Dúvidas sobre ex-chefe de gabinete da Saúde 
Além destes dois governantes, o MP vai passar a pente fino as despesas realizadas por João Manuel Gonçalves, atual adjunto da ministra da Presidência e da Reforma Administrativa, Maria Manuel Leitão Marques, enquanto exerceu funções como chefe de gabinete do secretário de Estado da Saúde, Óscar Gaspar, entre 2009 e 2011. De acordo com o despacho de acusação, o MP vai apreciar «de forma autónoma» as despesas de João Manuel Gonçalves durante esse período, para apurar se há indícios que possam resultar num inquérito.

Questionado pelo SOL, o gabinete de Maria Manuel Leitão Marques não respondeu se o adjunto colocou ou vai colocar o lugar à disposição. 

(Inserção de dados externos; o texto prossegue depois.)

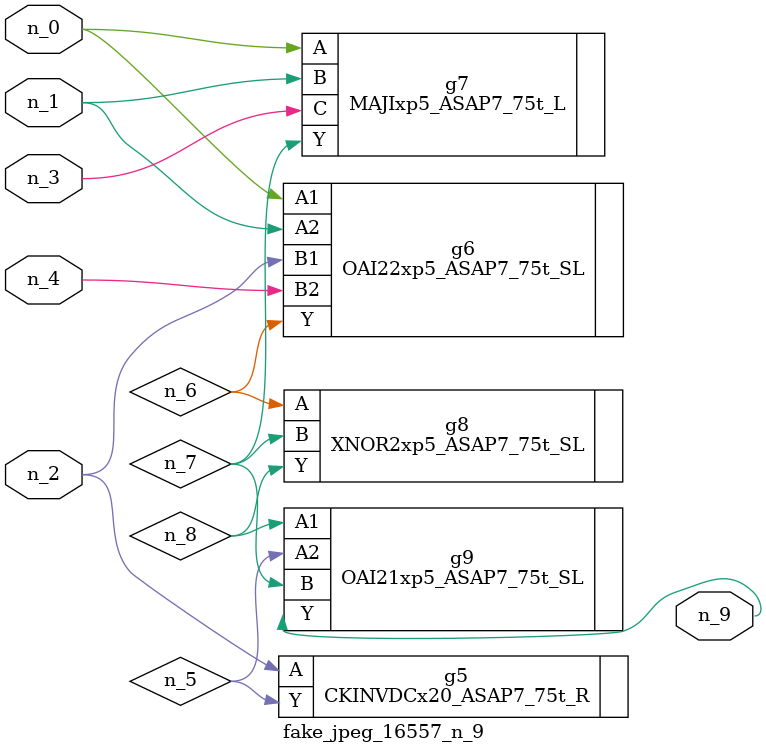
<source format=v>
module fake_jpeg_16557_n_9 (n_3, n_2, n_1, n_0, n_4, n_9);

input n_3;
input n_2;
input n_1;
input n_0;
input n_4;

output n_9;

wire n_8;
wire n_6;
wire n_5;
wire n_7;

CKINVDCx20_ASAP7_75t_R g5 ( 
.A(n_2),
.Y(n_5)
);

OAI22xp5_ASAP7_75t_SL g6 ( 
.A1(n_0),
.A2(n_1),
.B1(n_2),
.B2(n_4),
.Y(n_6)
);

MAJIxp5_ASAP7_75t_L g7 ( 
.A(n_0),
.B(n_1),
.C(n_3),
.Y(n_7)
);

XNOR2xp5_ASAP7_75t_SL g8 ( 
.A(n_6),
.B(n_7),
.Y(n_8)
);

OAI21xp5_ASAP7_75t_SL g9 ( 
.A1(n_8),
.A2(n_5),
.B(n_7),
.Y(n_9)
);


endmodule
</source>
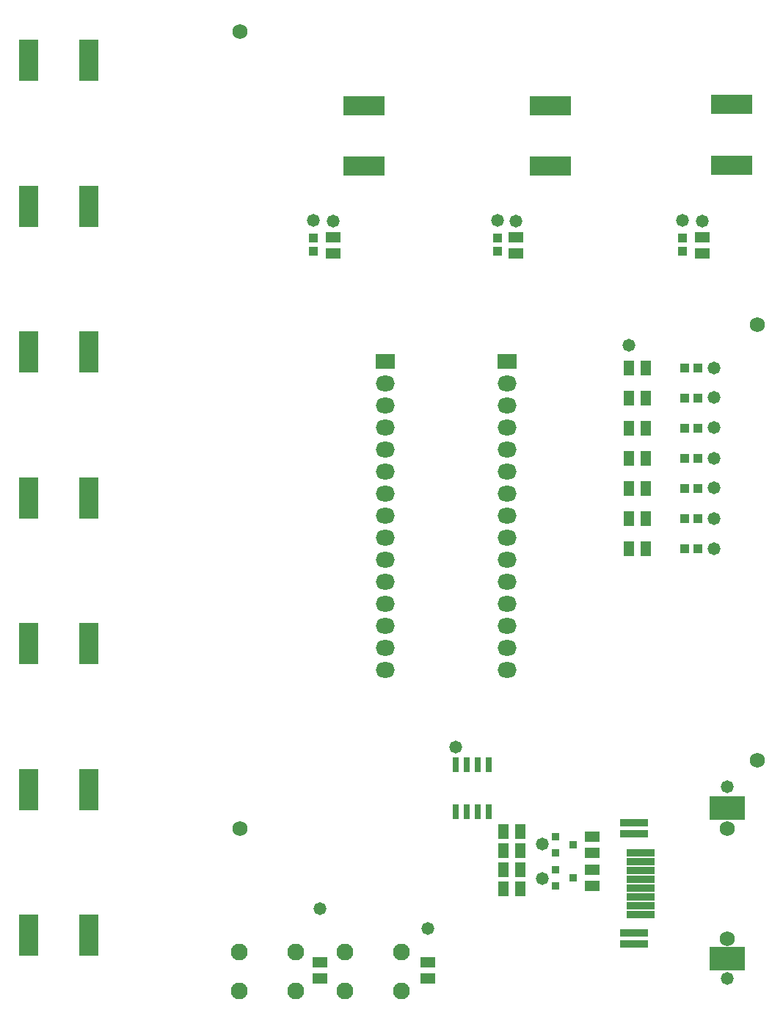
<source format=gts>
G04*
G04 #@! TF.GenerationSoftware,Altium Limited,Altium Designer,21.7.2 (23)*
G04*
G04 Layer_Color=8388736*
%FSLAX25Y25*%
%MOIN*%
G70*
G04*
G04 #@! TF.SameCoordinates,2167A7DA-B4CF-4ED0-A09D-CB439950EC41*
G04*
G04*
G04 #@! TF.FilePolarity,Negative*
G04*
G01*
G75*
%ADD21R,0.03347X0.03347*%
%ADD23R,0.03950X0.03950*%
%ADD24R,0.06509X0.04737*%
%ADD25R,0.03162X0.06902*%
%ADD26R,0.04737X0.06509*%
%ADD27R,0.03950X0.03950*%
%ADD28R,0.16154X0.10642*%
%ADD29R,0.12808X0.03202*%
%ADD30R,0.08800X0.18800*%
%ADD31R,0.18800X0.08800*%
%ADD32C,0.06800*%
%ADD33O,0.08674X0.07099*%
%ADD34R,0.08674X0.07099*%
%ADD35C,0.07690*%
%ADD36C,0.05800*%
D21*
X266437Y62500D02*
D03*
X258563Y58760D02*
D03*
Y66240D02*
D03*
X266437Y77500D02*
D03*
X258563Y73760D02*
D03*
Y81240D02*
D03*
D23*
X148500Y352892D02*
D03*
Y346987D02*
D03*
X232000Y352892D02*
D03*
Y346987D02*
D03*
X316000Y352892D02*
D03*
Y346987D02*
D03*
D24*
X157500Y345760D02*
D03*
Y353240D02*
D03*
X200500Y16760D02*
D03*
Y24240D02*
D03*
X151500Y16760D02*
D03*
Y24240D02*
D03*
X275000Y66240D02*
D03*
Y58760D02*
D03*
X240500Y345760D02*
D03*
Y353240D02*
D03*
X325000Y345760D02*
D03*
Y353240D02*
D03*
X275000Y81240D02*
D03*
Y73760D02*
D03*
D25*
X228000Y113760D02*
D03*
X223000D02*
D03*
X218000D02*
D03*
X213000D02*
D03*
X228000Y92500D02*
D03*
X223000D02*
D03*
X218000D02*
D03*
X213000D02*
D03*
D26*
X299240Y225667D02*
D03*
X291760D02*
D03*
X299240Y239333D02*
D03*
X291760D02*
D03*
X299240Y266667D02*
D03*
X291760D02*
D03*
X299240Y253000D02*
D03*
X291760D02*
D03*
X299240Y212000D02*
D03*
X291760D02*
D03*
X299240Y294000D02*
D03*
X291760D02*
D03*
X299240Y280333D02*
D03*
X291760D02*
D03*
X242240Y57500D02*
D03*
X234760D02*
D03*
X242240Y66167D02*
D03*
X234760D02*
D03*
X242240Y83500D02*
D03*
X234760D02*
D03*
X242240Y74833D02*
D03*
X234760D02*
D03*
D27*
X322953Y280333D02*
D03*
X317047D02*
D03*
X322953Y294000D02*
D03*
X317047D02*
D03*
X322953Y266667D02*
D03*
X317047D02*
D03*
X322953Y239333D02*
D03*
X317047D02*
D03*
X322953Y212000D02*
D03*
X317047D02*
D03*
X322953Y253000D02*
D03*
X317047D02*
D03*
X322953Y225667D02*
D03*
X317047D02*
D03*
D28*
X336500Y25866D02*
D03*
Y94134D02*
D03*
D29*
X293980Y87500D02*
D03*
Y82500D02*
D03*
Y32500D02*
D03*
Y37500D02*
D03*
X297130Y45984D02*
D03*
Y65984D02*
D03*
Y49984D02*
D03*
Y57984D02*
D03*
Y61984D02*
D03*
Y53984D02*
D03*
Y69984D02*
D03*
Y73984D02*
D03*
D30*
X19000Y433500D02*
D03*
X46559D02*
D03*
X19000Y367333D02*
D03*
X46559D02*
D03*
X18941Y301167D02*
D03*
X46500D02*
D03*
X19000Y235000D02*
D03*
X46559D02*
D03*
X19000Y168833D02*
D03*
X46559D02*
D03*
X19000Y102667D02*
D03*
X46559D02*
D03*
X19000Y36500D02*
D03*
X46559D02*
D03*
D31*
X171500Y385441D02*
D03*
Y413000D02*
D03*
X256000Y385441D02*
D03*
Y413000D02*
D03*
X338500Y385941D02*
D03*
Y413500D02*
D03*
D32*
X350000Y116000D02*
D03*
Y313500D02*
D03*
X115000Y85000D02*
D03*
Y446500D02*
D03*
X336500Y85000D02*
D03*
Y35000D02*
D03*
D33*
X236500Y157000D02*
D03*
Y167000D02*
D03*
Y177000D02*
D03*
Y187000D02*
D03*
Y197000D02*
D03*
Y207000D02*
D03*
Y217000D02*
D03*
Y227000D02*
D03*
Y237000D02*
D03*
Y247000D02*
D03*
Y257000D02*
D03*
Y267000D02*
D03*
Y277000D02*
D03*
Y287000D02*
D03*
X181000Y157000D02*
D03*
Y167000D02*
D03*
Y177000D02*
D03*
Y187000D02*
D03*
Y197000D02*
D03*
Y207000D02*
D03*
Y217000D02*
D03*
Y227000D02*
D03*
Y237000D02*
D03*
Y247000D02*
D03*
Y257000D02*
D03*
Y267000D02*
D03*
Y277000D02*
D03*
Y287000D02*
D03*
D34*
X236500Y297000D02*
D03*
X181000D02*
D03*
D35*
X114705Y28858D02*
D03*
X140295D02*
D03*
X114705Y11142D02*
D03*
X140295D02*
D03*
X162705Y28858D02*
D03*
X188295D02*
D03*
X162705Y11142D02*
D03*
X188295D02*
D03*
D36*
X291760Y304260D02*
D03*
X336500Y17000D02*
D03*
Y104000D02*
D03*
X151500Y48500D02*
D03*
X200500Y39500D02*
D03*
X157500Y360500D02*
D03*
X325000D02*
D03*
X240500D02*
D03*
X148500Y361000D02*
D03*
X232000D02*
D03*
X316000D02*
D03*
X213000Y122000D02*
D03*
X330500Y212000D02*
D03*
Y225500D02*
D03*
Y239500D02*
D03*
Y253000D02*
D03*
Y267000D02*
D03*
Y280500D02*
D03*
Y294000D02*
D03*
X252500Y62240D02*
D03*
Y77760D02*
D03*
M02*

</source>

João Manuel Gonçalves, licenciado em Direito pela Universidade de Lisboa, tem já uma antiga ligação a Governos socialistas. Na nota curricular publicada no portal do Governo, lê-se que antes de assumir funções como chefe de gabinete de Óscar Gaspar foi chefe de gabinete do secretário de Estado Adjunto do primeiro-ministro, Filipe Baptista, entre 2005 e 2009. 

Queixa dos juízes 

O inquérito teve início em 2012 com uma queixa-crime da Associação Sindical dos Juízes Portugueses que, após análise às contas dos gabinetes daquele executivo, em funções entre 2009 e 2011, considerou haver indícios de uso indevido de dinheiros públicos.

A queixa resultou de um desentendimento entre os juízes e o governo que, desde 2010, tinham vindo a negociar alterações ao Estatuto dos Magistrados Judiciais.

Em resposta à intenção do executivo de Sócrates de tributar o subsídio de renda dos juízes, os magistrados decidiram, através da Lei de Acesso aos Documentos Administrativos (LADA), exigir a todos os ministérios (17), incluindo o gabinete do primeiro-ministro, o envio de documentação relativa às despesas dos governantes em representação, ou consideradas como ajudas de custo, durante o exercício de funções. Nessa altura, só o Ministério da Justiça e o Ministério da Agricultura forneceram informação. 

Seis anos depois, o MP arquivou parcialmente a queixa – que envolvia cerca de 80 governantes – «em grande parte, por falta de indícios suficientes da prática de ilícito criminal».